Greece halts foreign postal service over mail bombs

Police search for group behind bomb campaign after several suspicious packages were sent to embassies, politicians and organisations across Europe.

GREECE HAS SUSPENDED ITS foreign airmail service for 48 hours after a number of suspicious packages were sent to embassies and organisations across Athens and Europe.

Greek police said the service was being halted to allow security checks, according to the BBC.

An extreme left-wing group is suspected of being behind the mail bomb campaign, but no group has claimed responsibility. A number of arrests have already been made, and Greek police are looking for five men in their 20s.

Two mail bombs went off outside the Swiss and Russian embassies in Athens this week and another injured a postal worker when it exploded at a sorting office.

The PA reports that by last night, at least 11 mail bombs had been found in Athens and two more were destroyed by authorities at the city’s international airport. One was addressed to an EU court in Luxembourg, and the other to Europol.

---*---

#### Activities
**A)** For each statement, say yes or no according to the article on the Greek mail bombs, and quote the words of the article that decide it. (i) Greece stopped its foreign airmail service for 48 hours. (ii) A left-wing group has claimed responsibility for the bombs. (iii) A postal worker was hurt by a bomb that exploded at a sorting office.
**B)** Write the next paragraph of the article on the Greek mail bombs, continuing on from its final sentence.
The material that follows has no connection to the article on the Greek mail bombs.

#### Data for analysis

---*---

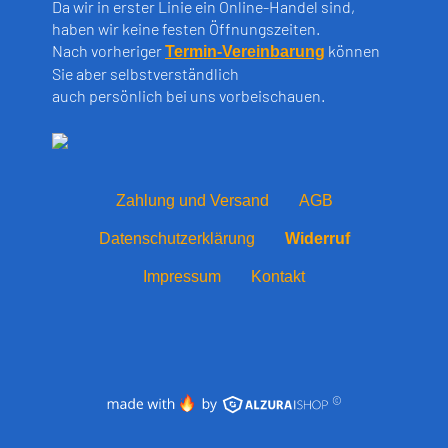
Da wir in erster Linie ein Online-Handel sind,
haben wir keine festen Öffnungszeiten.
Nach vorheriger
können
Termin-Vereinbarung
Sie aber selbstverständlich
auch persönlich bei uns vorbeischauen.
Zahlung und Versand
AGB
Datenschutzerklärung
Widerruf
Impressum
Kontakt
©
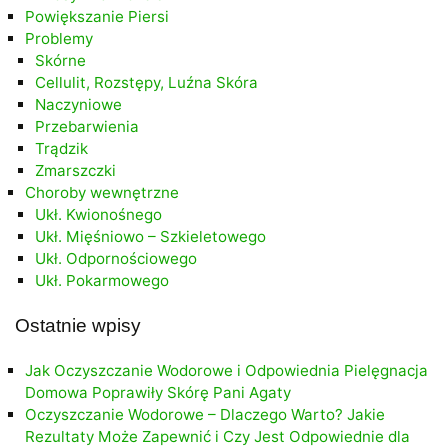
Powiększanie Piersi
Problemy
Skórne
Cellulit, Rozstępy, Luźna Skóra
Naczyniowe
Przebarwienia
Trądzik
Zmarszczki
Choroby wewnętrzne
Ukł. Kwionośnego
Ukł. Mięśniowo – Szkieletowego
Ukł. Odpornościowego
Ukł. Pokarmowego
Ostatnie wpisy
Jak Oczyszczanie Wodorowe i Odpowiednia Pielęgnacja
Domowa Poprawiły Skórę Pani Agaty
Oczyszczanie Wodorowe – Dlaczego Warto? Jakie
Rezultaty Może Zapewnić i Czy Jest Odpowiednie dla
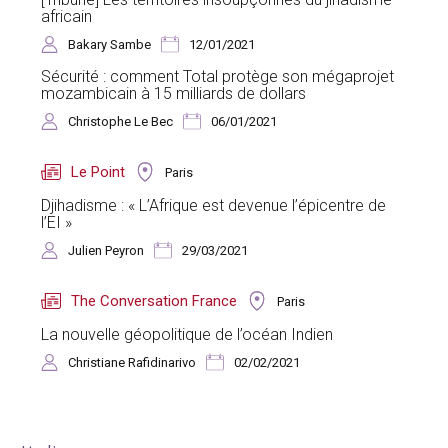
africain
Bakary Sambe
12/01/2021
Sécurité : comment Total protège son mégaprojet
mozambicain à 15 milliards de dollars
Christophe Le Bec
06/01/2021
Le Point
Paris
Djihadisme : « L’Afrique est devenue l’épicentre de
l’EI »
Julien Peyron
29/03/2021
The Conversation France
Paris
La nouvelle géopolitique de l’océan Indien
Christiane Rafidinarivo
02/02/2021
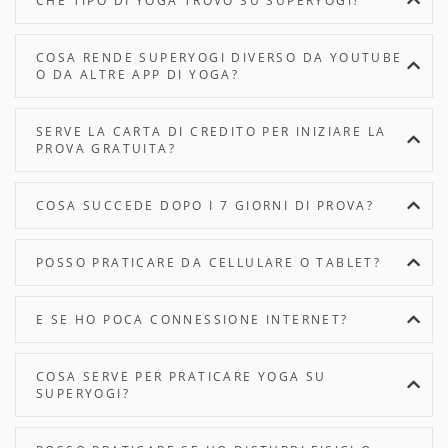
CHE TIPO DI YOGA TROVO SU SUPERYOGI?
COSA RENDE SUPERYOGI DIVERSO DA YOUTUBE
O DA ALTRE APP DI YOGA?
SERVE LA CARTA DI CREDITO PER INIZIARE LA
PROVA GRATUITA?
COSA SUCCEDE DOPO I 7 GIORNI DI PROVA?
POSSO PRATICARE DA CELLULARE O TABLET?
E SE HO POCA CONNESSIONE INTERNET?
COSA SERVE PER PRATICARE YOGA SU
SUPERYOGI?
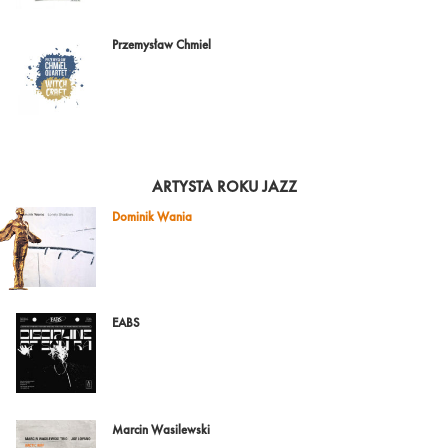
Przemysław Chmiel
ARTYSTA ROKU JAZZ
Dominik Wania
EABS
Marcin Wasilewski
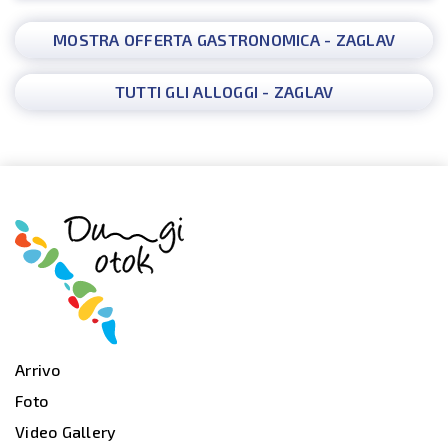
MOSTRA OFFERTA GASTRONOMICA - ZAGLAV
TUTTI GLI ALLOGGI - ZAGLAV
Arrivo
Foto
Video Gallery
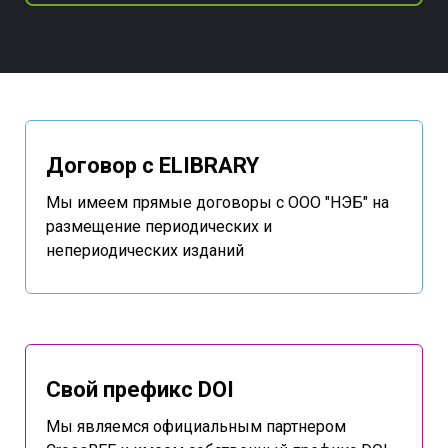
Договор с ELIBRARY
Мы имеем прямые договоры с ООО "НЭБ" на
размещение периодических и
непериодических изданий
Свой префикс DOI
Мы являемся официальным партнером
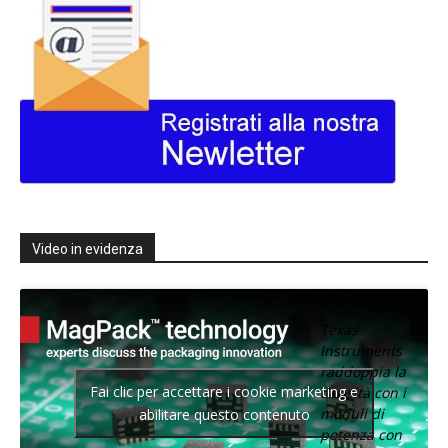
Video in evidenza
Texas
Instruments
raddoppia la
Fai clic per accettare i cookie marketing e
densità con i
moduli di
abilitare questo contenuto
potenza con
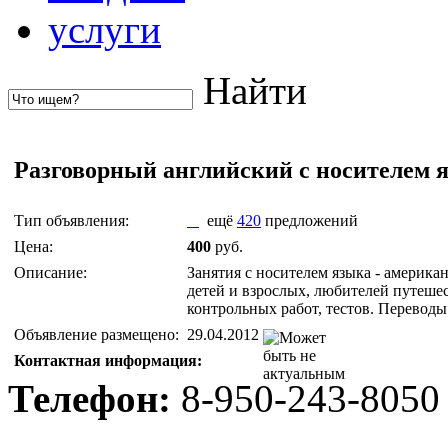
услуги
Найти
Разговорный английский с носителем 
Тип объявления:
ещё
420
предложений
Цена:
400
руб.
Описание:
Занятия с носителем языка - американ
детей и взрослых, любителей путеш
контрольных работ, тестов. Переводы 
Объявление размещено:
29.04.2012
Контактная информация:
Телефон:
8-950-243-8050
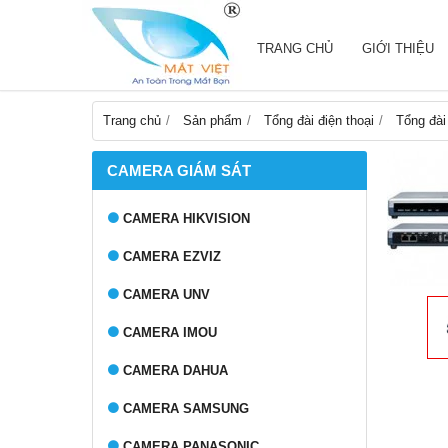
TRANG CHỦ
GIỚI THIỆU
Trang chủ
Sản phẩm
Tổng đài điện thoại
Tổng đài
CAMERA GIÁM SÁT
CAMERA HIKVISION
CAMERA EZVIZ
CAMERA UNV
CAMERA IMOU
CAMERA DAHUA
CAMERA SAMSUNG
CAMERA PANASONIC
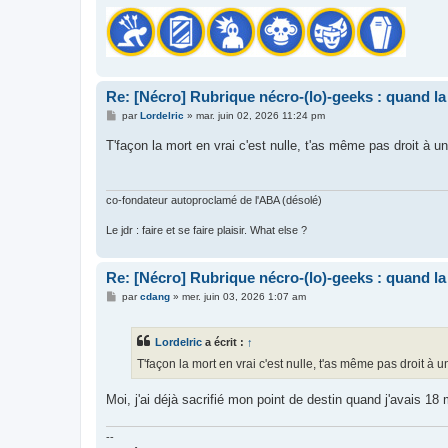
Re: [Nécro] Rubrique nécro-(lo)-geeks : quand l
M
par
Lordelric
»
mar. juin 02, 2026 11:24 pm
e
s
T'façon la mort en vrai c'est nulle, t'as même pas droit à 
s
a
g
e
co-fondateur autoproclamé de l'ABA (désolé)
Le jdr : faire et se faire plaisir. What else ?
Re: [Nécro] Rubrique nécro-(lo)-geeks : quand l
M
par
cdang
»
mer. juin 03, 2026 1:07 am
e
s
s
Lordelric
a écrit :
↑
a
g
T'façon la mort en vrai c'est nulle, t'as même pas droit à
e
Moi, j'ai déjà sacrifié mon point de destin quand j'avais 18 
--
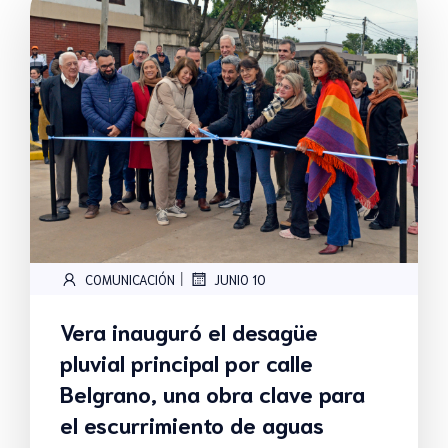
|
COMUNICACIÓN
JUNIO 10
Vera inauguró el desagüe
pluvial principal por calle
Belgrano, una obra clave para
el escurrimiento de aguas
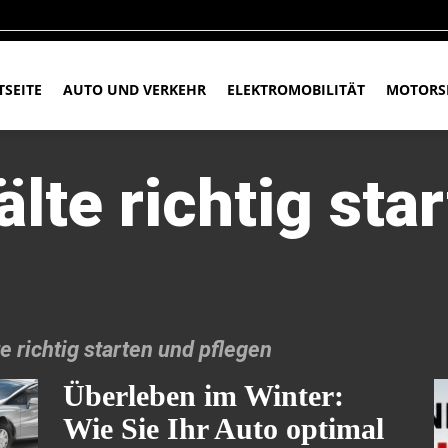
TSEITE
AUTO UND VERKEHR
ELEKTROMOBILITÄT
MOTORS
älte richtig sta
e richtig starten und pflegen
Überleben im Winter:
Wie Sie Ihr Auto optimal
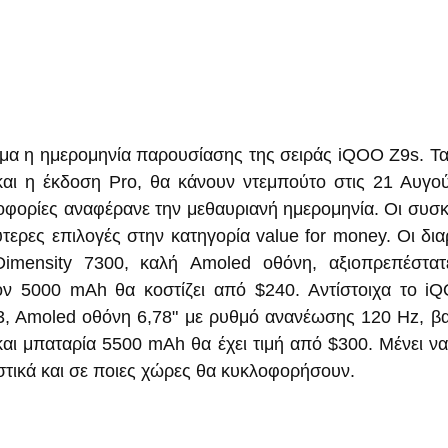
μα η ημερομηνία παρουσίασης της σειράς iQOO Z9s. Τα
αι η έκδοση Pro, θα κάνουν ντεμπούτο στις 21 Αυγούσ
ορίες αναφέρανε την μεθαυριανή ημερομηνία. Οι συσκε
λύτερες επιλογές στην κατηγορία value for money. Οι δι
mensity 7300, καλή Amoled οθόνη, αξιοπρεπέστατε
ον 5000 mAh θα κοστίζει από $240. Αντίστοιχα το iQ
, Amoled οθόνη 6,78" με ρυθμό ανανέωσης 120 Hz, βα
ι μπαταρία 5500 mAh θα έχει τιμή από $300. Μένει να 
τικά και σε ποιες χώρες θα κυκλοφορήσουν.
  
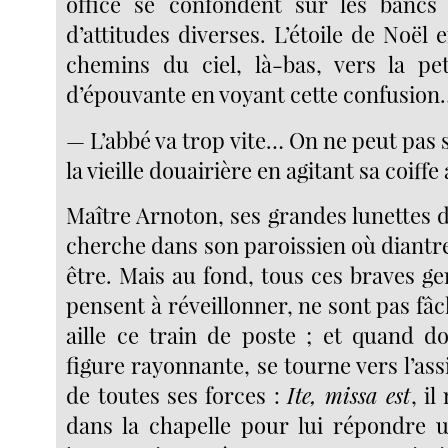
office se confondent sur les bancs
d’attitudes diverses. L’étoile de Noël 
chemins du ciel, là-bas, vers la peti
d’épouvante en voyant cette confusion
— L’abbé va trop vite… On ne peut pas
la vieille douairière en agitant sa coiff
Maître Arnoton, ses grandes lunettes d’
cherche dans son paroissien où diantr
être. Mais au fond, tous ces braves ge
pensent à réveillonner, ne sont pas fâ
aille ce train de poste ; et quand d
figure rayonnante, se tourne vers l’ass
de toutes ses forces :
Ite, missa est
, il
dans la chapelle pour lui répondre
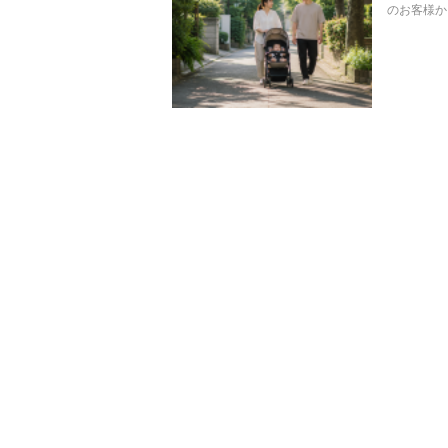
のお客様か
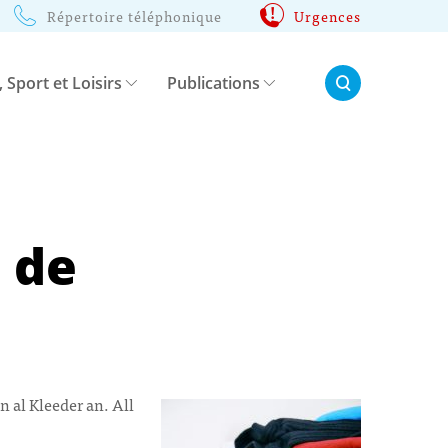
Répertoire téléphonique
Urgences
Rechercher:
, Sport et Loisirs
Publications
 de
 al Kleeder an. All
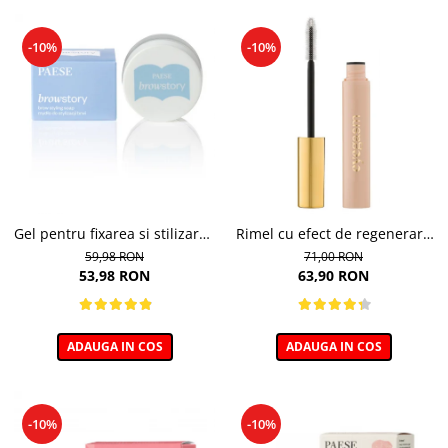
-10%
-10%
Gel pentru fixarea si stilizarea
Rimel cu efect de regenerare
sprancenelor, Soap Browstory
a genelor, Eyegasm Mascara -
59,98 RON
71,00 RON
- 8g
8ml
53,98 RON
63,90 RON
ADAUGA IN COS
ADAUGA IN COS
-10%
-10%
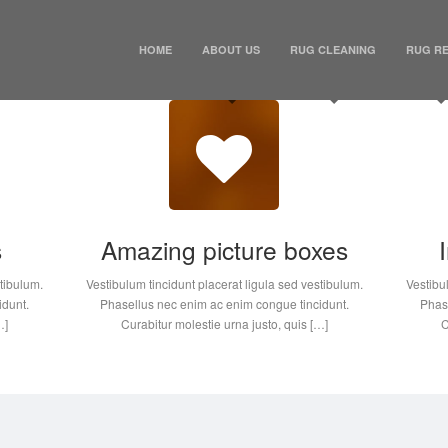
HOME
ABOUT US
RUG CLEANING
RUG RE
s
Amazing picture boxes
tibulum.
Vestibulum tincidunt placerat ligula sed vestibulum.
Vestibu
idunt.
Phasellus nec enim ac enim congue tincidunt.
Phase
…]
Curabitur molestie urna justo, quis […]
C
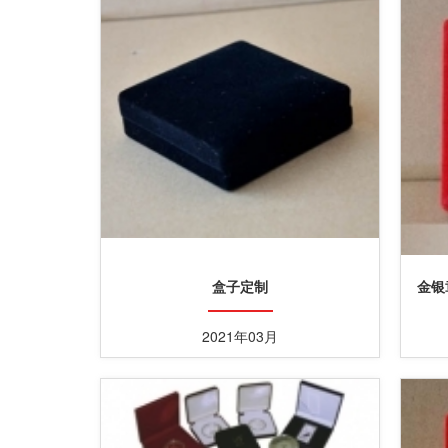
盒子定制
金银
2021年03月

---*---

#### Results for the exercise
**A)**
(i) Yes: "GREECE HAS SUSPENDED ITS foreign airmail service for 48 hours"
(ii) No: "no group has claimed responsibility"
(iii) Yes: "another injured a postal worker when it exploded at a sorting office"

**B)**
Yesterday, a suspicious package was discovered in the mail room of Angela Merkel’s office in Berlin and another one addressed to Silvio Berlusconi was disposed of by bomb experts in Italy.

Deutsche Welle reports that the Berlin package did contain explosive material and had been sent from Greece two days before it reached Merkel’s office.

Germany’s interior minister Thomas de Maiziere said the mail bomb sent to Berlin had nothing to do with Yemen. Two explosive packages sent from Yemen were intercepted by authorities in Dubai and the UK at the weekend.